Il figlio Sigismondo II Augusto e gli ultimi anni
Nel 1520, la Sforza diede alla luce il tanto atteso erede maschio della famiglia degli Jagelloni di Polonia: Sigismondo II Augusto. Il padre Sigismondo I il Vecchio aveva ben 53 anni al momento della sua nascita quando le speranze di generare un maschio erano ormai quasi del tutto svanite. Questo avvenimento fu, infatti, totalmente inaspettato anche a causa del responso degli astrologi di corte che avevano affermato che nessun erede maschio avrebbe visto la luce. Bona si prodigò immediatamente nel preparare il terreno all’ascesa del figlio, incentrando particolarmente la sua azione in Lituania.
Lo stesso secondo nome “Augusto” fu fortemente voluto dalla madre, con l’auspicio che il futuro re sarebbe stato all’altezza degli imperatori romani. La regina si occupò personalmente dell’istruzione del figlio con grande dedizione ed attenzione. Nonostante ciò, Bona nutrì a lungo dei dubbi circa le reali capacità di governo del giovane Sigismondo. In ogni caso, si mosse rapidamente affinché la futura ascesa al potere del figlio fosse garantita, facendolo pre-eleggere come futuro re di Polonia già all’età di nove anni nel 1529.
Tale colpo di mano non fu assolutamente accettato tacitamente dall’esigente nobiltà polacca che mosse enormi proteste a causa di un’azione che infrangeva l’essenza stessa della monarchia elettiva in vigore.
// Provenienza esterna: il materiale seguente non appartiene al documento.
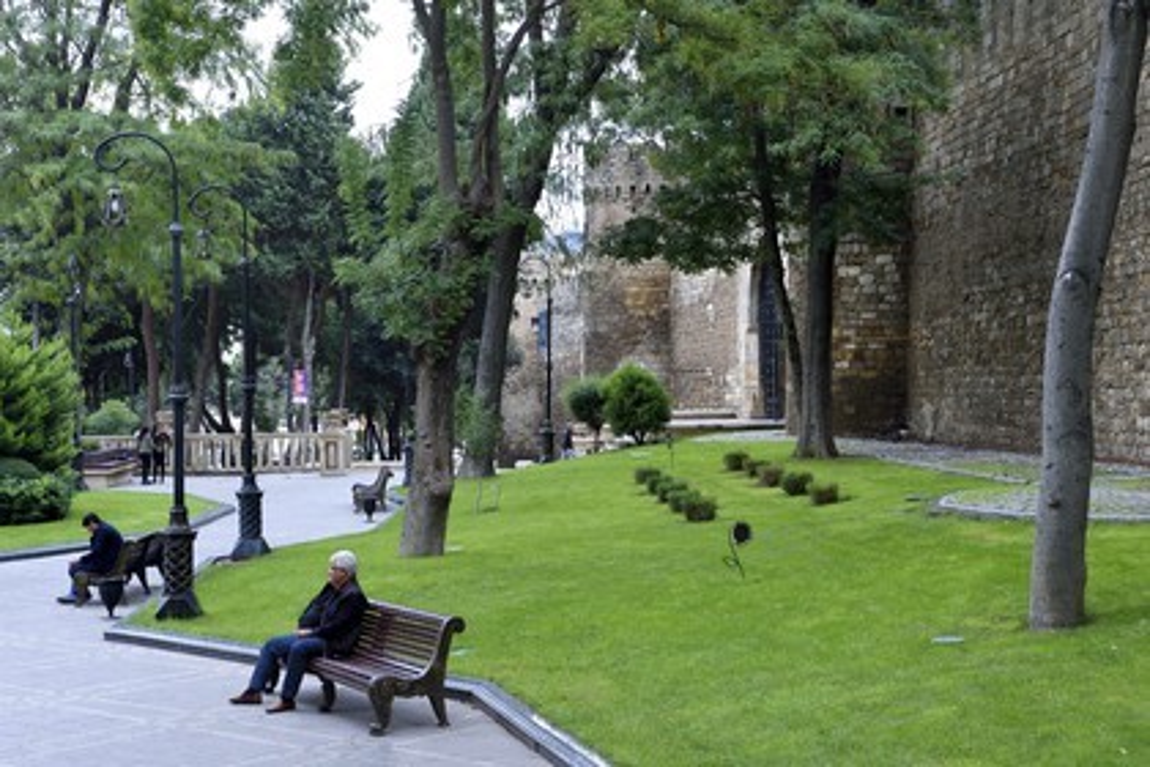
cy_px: 384
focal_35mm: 56
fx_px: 1789
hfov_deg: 35.6
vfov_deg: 24.2
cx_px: 575
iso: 800
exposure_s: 1/25
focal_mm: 56
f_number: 8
Il fatto era ormai compiuto, ma Sigismondo il Vecchio fu costretto a promettere solennemente alla szlachta che le elezioni dei re successivi a suo figlio sarebbero state unicamente appannaggio del Sejm. Tale intesa fu ampiamente criticata da Bona, la quale aveva da sempre come obiettivo quello di trasformare la Polonia in una monarchia di stampo più assolutista, sulla falsariga del modello francese.
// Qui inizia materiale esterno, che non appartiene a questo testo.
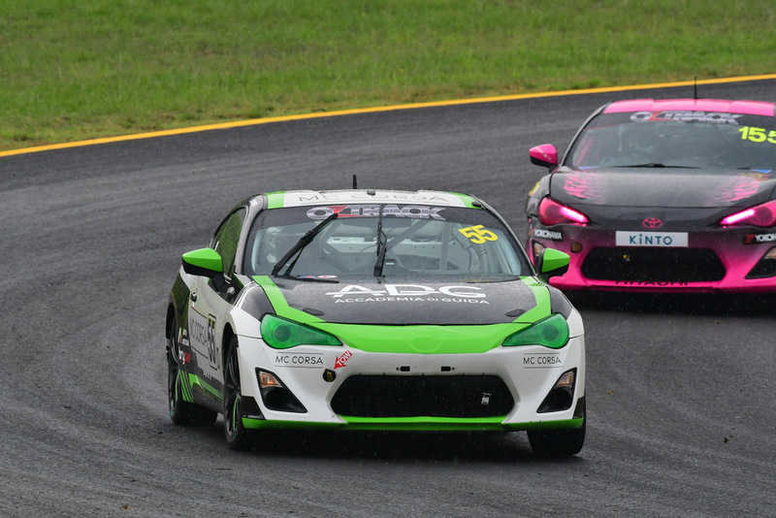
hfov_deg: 3.4
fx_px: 12937
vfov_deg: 2.3
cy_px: 259
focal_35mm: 600
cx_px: 388
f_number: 11
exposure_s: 1/640
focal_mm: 400
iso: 1000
Queste sue velleità non poterono però mai scalfire la rodata monarchia elettiva polacca, di cui la nobiltà era da secoli il cuore pulsante. A questo proposito, ella non riuscì nemmeno a impedire le prime nozze del figlio con Elisabetta d’Asburgo, favorita da gran parte della nobiltà. Sigismondo Augusto non fu comunque mai attratto dalla sua prima moglie, trascurandola e visitandola di rado. L’austriaca non ebbe comunque vita lunga.
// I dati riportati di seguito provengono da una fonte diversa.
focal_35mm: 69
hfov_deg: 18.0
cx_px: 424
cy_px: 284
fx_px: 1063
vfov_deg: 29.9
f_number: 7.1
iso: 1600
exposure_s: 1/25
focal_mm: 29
La sua prematura morte non coincise tuttavia con una rinnovata forza politica di Bona. Infatti, il figlio sposò in segreto nel 1547 il suo vero amore Barbara Radziwiłł nuovamente contro la volontà materna. Tale relazione suscitò scandalo a corte, ma alla fine la nobiltà concesse l’incoronazione di Barbara come regina di Polonia nel 1551. Bona, ormai anziana e vedova dal 1548, prese la decisione di abbandonare definitivamente Cracovia nel 1556. La sua influenza era ormai sempre più limitata e gran parte della nobiltà non nutriva grande stima nei suoi confronti.
Trascorse gli ultimi mesi della sua vita a Bari, passando a miglior vita nel 1557. Lasciò in eredità al figlio Sigismondo Augusto le proprietà all’interno dei confini polacco-lituani, ma sul letto di morte decise di donare i suoi ricchi possedimenti dell’Italia meridionale al re spagnolo Filippo II. Vani furono i tentativi dei diplomatici polacchi di reclamare il possesso del patrimonio napoletano dell’ex regina, tanto che tale disputa tra la Polonia-Lituania e la Spagna perdurò fino alla spartizione finale della Confederazione nel 1795.
I figli Sigismondo e Anna si prodigarono nondimeno nel tributarle un riposo degno di una regina. Commissionarono un mausoleo all’interno della Basilica San Nicola di Bari, tutt’ora uno delle principali attrazioni all’interno della basilica dedicata al santo patrono della Russia. La presenza della tomba di una regina italiana di Polonia testimonia ancora di più il ruolo di Bari di “porta orientale d’Italia”.